### TO DO
[a] In the section on provider and customer agreements, copy the stretch from "In order to" through "the associated agreements." word for word.
[b] According to the section on provider and customer agreements, what should be selected when one SP chain becomes unavailable?

### DOCUMENT SECTION
+ + + + + + +

3.2.  Similarity between provider and customer agreements

   This approach maps end-users' needs directly to provider-to-provider
   agreements.  Providers negotiate agreements to a destination because
   they know customers are ready to pay for QoS guaranteed transfer to
   this destination.  As far as service scope is concerned, the
   agreements between providers will resemble the agreements between
   customers and providers.  For instance, in Figure 1, SPn can sell to
   its own customers the same IP connectivity service it sells to SPn+1.
   There is no clear distinction between provider-to-provider agreements
   and customer-to-provider agreements.

   In order to guarantee a stable service, redundant SP chains should be
   formed to reach the same destination.  When one SP chain becomes
   unavailable, an alternate SP chain should be selected.  In the
   context of a global QoS Internet that would lead to an enormous
   number of SP chains along with the associated agreements.

+ + + + + + +

### STORED RECORDS
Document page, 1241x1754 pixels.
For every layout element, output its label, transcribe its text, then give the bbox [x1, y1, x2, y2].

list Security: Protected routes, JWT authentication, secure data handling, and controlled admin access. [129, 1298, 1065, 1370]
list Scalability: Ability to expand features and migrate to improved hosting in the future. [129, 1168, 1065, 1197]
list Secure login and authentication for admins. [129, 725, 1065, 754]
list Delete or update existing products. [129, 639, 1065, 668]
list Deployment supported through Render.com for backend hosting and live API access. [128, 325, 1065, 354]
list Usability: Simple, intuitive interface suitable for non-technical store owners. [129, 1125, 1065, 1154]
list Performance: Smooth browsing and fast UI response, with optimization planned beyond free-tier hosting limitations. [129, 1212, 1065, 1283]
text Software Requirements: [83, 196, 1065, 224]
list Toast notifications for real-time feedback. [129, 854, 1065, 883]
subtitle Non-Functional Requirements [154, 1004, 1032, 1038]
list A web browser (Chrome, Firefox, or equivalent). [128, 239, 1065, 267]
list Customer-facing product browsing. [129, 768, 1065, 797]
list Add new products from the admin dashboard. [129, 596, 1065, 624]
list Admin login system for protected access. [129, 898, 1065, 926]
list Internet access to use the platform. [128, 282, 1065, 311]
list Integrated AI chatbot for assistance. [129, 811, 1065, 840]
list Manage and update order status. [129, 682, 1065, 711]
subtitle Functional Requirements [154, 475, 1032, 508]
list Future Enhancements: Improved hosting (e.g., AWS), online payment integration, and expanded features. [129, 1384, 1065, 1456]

+ + + + + + +

### ANSWERS PER TASK
[a]
In order to guarantee a stable service, redundant SP chains should be
   formed to reach the same destination.  When one SP chain becomes
   unavailable, an alternate SP chain should be selected.  In the
   context of a global QoS Internet that would lead to an enormous
   number of SP chains along with the associated agreements.

[b] An alternate SP chain.